Earlier this year, one of my best friends found himself in a bar, having a drink with another friend. A girl at the table next to them started chatting to him. Not only are they dating now, but one of her friends is dating another friend of mine. This seemingly coincidental event led to significant changes in people’s lives. What if they didn’t decide to venture out to that bar that night? Or simply sat further away? They wouldn’t have met.
These sort of accidental meetings happen every day, and has always happened. You meet people through hops and acquaintances. My first serious girlfriend, for example, I met because of a series of events: 1) failing to qualify for a play, 2) getting a role in another play, 3) meeting the director’s sister, 4) who lived with my ex.
Each day is riddled with potential exciting new people you can meet. Avenues that are long and wide, that is simply a proverbial “small door” away.
But today. In our current age, it just becomes worse. Opportunities to connect to people have exploded. I’ve met the most amazing people through Twitter. I’ve seen amazing photos of strangers on Instagram. I’ve connected with like-minded musicians on SoundCloud. The list goes on. It’s exciting!
And then I think. Man. I might each moment be missing out on experiences that define people’s lives. Rian (@rianvdm), recently linked a post by Scott Berkun about information overload. It struck me, that my feelings toward information ‘overload’ isn’t necessarily about an increase the amount of information, but more that increased connectedness brings about too many opportunities that are within reach.
We do heuristically filter information. That I’ve gathered from my Masters research into information overload. Our brains are effective at managing too much information, even when faced with the so-called ‘information explosion’.

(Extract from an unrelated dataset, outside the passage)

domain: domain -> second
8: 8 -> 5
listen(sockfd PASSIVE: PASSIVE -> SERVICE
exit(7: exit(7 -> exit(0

But, what we miss, is the opportunity to experience. Our opportunity costs to do anything in an increasingly connected world becomes higher and higher. For example, a second difference on Omegle can mean the difference of entirely different lives! That’s exciting and depressing at the same time. When I told Rian that, he sent me a link to a post by Linda Holmes, and it sums it up quite well:
That’s the moment you realize you’re separated from so much. That’s your moment of understanding that you’ll miss most of the music and the dancing and the art and the books and the films that there have ever been and ever will be, and right now, there’s something being performed somewhere in the world that you’re not seeing that you would love.

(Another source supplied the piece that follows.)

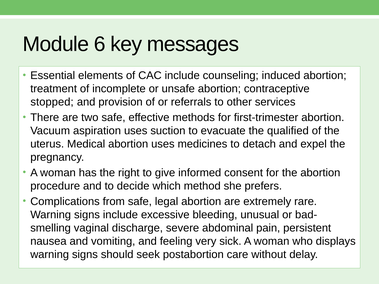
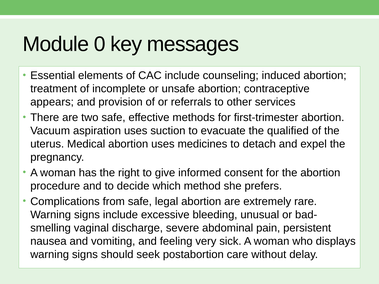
6: 6 -> 0
stopped: stopped -> appears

And, that’s life, I guess. Just like my friend who met the girl he is dating now in a random moment, we can curate our lives with people we want to, on the internet. We can connect to so maaany opportunities!
As I near the end of my Masters (less than a month left), I’m faced with certain decisions about what to do next. When accidental moments can mean so much, taking much larger life decisions suddenly feel scary. I will take them. I’m not afraid of that. I know what I will decide I will enjoy. That’s who I am. I make the most of where I am. I enjoy learning. I enjoy people, and their stories. But there’s always a small feeling that your life could’ve been vastly different. And with that in mind, I have to decide where I want to steer my life next.
To make that decision, I started to think about what narrative will mean the most to me at this stage in my life. There are several options that seem interesting. Without divulging too much, they seem to be split up between 1) South Africa, 2) Silicon Valley and 3) Travelling. All 3 choices are “big”. They can set me on paths that can forever change my life. And frankly, I don’t know what to choose at this stage. I keep changing my mind every day.
For now, I’ll just greet smiles and hopefully increase those happy accidental moments. :)
P.S. I do realise that this is probably very normal to feel at this stage in one’s life. C’est la vie.